*** Opening Page extract ***
Ferguson: "It wasn't dangerous." Rhodes: "It seemed very easy. We
wanted to try to set up something that maybe wasn't quite so easy."
Ferguson, at this time, had never played an instrument. Rhodes had
not played guitar for several years, since quitting a band called
Mad Wog And Englishman. "They had one, too," chips in MacCormick.
"And I don't mean an Englishman."
"The feeling then," says Ferguson, recalling the impulse to form some
kind of group, "was similar to what became the great punk adage -
you know, the feeling that anybody can play."
Rhodes: "That was a very important part of it. I suppose our desire
to do something different was as much a reaction to the mainstream
of music, and the way it was going down. The desire to do something
different was something we shared with punk, in that respect."
Ferguson: "Except that we didn't at that time intend to become professional,
as it were. We just wanted originally to do little arty workshop things.
It was originally very vague, I suppose. The original intention, when
we first got together, was just to have one instrument - the guitar
and lots of tape effects, prerecorded tapes and things. To experiment
with textures. Because I'd never played an instrument in my life.
I had an old bass guitar, and the second week we were together I bought
a stylophone and a wah-wah pedal. And that's basically what we used."
"My God", says MacCormick. "What am I doing with these people?
FOR their first venture, Rhodes and Ferguson assumed the name Manscheinen,
and they recorded a tape of their improvisations which was, as they
put it, "scattered amongst the press and disc-jockey fraternity".
No one took much notice. I recall, now, actually receiving a copy.
Listening to it now is an amusing experience: clearly influenced by
the Eno-Fripp experiments heard on "No Pussyfooting" and "Evening
Star", it consists of extended, largely abstract, formless pieces;
tapeloops and dislocated melodic fragments that spend an inordinate
amount of time running slowly on the spot. Ferguson admits that these
experiments were useful as a kind of apprenticeship, little more.
They soon realised the limitations of their ideas in this context,
and began to write more considered and concise songs. At which point
Simon Ainley first became involved - "They kept asking me, and I eventually
ran out of excuses." Ainley alludes vaguely, to his involvements prior
to his work with Manzanera, and 801 on "Listen Now": "I was at university
... played in a few stand-up Chuck Berry rock'n'roll bands...".
"And" says MacCormick, cheerfully blowing the gaff: "he was at the
same boarding school as Phil." It later emerges that both Ferguson
and Rhodes were there, too an incestuous little bunch, non? Ainley
having graduated from university, began writing songs - "I decided
I wanted to become a rock n roll star" - which he later sent to Manzanera
asking for the guitarist's opinion and advice: "Phil didn't like the
songs at all, but thought he could use my voice. And a star was born."
*** Closing Page extract ***
*** Opening Data to examine ***
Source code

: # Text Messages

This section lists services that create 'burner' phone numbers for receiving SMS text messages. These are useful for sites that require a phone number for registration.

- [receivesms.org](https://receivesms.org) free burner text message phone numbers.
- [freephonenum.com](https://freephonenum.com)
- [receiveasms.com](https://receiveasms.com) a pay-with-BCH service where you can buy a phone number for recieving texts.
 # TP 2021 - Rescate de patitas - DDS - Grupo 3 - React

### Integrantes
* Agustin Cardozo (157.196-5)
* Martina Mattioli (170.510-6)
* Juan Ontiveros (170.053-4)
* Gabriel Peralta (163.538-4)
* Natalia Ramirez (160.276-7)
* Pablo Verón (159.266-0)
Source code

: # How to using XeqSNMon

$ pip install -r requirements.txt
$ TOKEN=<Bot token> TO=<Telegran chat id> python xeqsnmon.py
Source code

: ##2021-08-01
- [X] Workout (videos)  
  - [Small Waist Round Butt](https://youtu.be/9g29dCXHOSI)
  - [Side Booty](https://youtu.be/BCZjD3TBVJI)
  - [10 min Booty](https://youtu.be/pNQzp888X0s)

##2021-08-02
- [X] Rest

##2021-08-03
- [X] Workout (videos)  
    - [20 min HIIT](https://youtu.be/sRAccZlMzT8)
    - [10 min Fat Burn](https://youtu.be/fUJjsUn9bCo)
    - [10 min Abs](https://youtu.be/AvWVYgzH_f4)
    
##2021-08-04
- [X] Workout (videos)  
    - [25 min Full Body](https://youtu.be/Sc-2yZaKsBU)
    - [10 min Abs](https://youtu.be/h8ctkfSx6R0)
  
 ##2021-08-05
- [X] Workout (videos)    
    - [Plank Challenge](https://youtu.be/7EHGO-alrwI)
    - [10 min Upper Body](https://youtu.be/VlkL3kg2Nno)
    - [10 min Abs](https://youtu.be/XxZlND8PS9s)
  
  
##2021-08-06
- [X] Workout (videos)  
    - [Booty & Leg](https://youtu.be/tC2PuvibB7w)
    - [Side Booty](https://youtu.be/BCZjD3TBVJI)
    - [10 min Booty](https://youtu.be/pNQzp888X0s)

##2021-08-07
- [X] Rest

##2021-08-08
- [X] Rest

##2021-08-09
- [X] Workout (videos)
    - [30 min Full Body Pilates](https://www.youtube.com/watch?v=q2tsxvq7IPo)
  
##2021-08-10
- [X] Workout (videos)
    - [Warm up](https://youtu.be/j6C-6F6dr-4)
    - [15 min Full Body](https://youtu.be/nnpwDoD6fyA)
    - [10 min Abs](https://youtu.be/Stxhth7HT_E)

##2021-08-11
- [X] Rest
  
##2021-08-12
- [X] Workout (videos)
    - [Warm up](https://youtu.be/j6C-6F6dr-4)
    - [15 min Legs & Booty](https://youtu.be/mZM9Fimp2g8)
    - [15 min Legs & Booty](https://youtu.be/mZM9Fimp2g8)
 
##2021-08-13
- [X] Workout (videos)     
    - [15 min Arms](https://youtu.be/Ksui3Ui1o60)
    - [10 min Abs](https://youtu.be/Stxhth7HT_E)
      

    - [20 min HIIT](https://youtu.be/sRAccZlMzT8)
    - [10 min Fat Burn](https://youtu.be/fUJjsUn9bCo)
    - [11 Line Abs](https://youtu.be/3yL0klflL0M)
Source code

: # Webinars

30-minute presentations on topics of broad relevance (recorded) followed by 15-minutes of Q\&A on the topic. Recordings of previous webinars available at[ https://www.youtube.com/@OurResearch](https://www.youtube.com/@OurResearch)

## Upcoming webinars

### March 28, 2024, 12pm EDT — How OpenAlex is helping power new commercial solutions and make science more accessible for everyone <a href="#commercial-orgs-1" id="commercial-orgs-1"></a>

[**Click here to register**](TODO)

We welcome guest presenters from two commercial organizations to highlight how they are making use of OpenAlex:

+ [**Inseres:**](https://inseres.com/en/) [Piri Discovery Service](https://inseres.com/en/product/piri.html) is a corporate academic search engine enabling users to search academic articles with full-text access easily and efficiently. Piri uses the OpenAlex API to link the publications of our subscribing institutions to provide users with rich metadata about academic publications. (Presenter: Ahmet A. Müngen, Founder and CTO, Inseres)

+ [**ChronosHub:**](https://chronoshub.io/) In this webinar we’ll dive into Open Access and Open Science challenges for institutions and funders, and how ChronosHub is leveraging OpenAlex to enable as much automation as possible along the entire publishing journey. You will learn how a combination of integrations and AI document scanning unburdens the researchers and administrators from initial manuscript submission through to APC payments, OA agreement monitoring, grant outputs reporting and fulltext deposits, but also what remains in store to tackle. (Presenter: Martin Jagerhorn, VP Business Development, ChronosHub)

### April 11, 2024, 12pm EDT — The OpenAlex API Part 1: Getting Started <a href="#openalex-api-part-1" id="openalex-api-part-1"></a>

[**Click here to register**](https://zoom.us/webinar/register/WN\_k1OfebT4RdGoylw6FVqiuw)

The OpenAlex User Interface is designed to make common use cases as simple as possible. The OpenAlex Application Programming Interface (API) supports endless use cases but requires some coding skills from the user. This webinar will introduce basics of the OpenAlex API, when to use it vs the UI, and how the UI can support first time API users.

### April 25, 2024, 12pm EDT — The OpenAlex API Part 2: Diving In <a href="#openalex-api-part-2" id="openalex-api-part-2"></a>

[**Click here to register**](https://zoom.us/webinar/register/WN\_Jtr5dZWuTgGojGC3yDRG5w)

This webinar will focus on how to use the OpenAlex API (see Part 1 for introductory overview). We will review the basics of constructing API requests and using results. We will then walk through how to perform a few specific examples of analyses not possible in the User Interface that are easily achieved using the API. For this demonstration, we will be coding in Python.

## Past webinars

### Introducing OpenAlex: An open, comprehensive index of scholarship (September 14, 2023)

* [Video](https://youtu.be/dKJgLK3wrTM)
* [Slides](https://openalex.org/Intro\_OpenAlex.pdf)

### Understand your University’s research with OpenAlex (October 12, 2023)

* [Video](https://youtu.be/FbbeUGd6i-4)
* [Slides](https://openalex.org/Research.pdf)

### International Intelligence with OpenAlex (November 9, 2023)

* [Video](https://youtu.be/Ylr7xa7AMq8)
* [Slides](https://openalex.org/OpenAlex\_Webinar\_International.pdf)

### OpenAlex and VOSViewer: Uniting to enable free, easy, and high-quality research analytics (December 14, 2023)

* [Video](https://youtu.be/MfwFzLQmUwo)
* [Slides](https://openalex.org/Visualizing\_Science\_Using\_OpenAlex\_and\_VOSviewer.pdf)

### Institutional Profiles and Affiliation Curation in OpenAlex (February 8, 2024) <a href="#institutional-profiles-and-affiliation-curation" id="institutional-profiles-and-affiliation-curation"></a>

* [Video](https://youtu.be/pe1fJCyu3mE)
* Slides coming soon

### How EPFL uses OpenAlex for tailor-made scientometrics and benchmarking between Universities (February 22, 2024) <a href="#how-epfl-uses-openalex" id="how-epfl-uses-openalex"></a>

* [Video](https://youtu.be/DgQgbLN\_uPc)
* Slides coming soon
*** Closing Data to examine ***
● Problems to solve
(A) Please edit the band interview, starting with "Ferguson, at this" and going on through "arty workshop things.", so that "workshop" becomes "studio".
(B) For each statement, say yes or no according to the band interview, and quote the words that decide it: (i) Ferguson had never played an instrument at this time. (ii) For their first venture, Rhodes and Ferguson took the name Manzanera. (iii) Phil liked the songs Ainley sent him.
The items are separate material, unrelated to the band interview.

● Answers given
(A)
Ferguson, at this time, had never played an instrument. Rhodes had
not played guitar for several years, since quitting a band called
Mad Wog And Englishman. "They had one, too," chips in MacCormick.
"And I don't mean an Englishman."
"The feeling then," says Ferguson, recalling the impulse to form some
kind of group, "was similar to what became the great punk adage -
you know, the feeling that anybody can play."
Rhodes: "That was a very important part of it. I suppose our desire
to do something different was as much a reaction to the mainstream
of music, and the way it was going down. The desire to do something
different was something we shared with punk, in that respect."
Ferguson: "Except that we didn't at that time intend to become professional,
as it were. We just wanted originally to do little arty studio things.

(B)
(i) Yes: "Ferguson, at this time, had never played an instrument."
(ii) No: "Rhodes and Ferguson assumed the name Manscheinen"
(iii) No: "Phil didn't like the songs at all"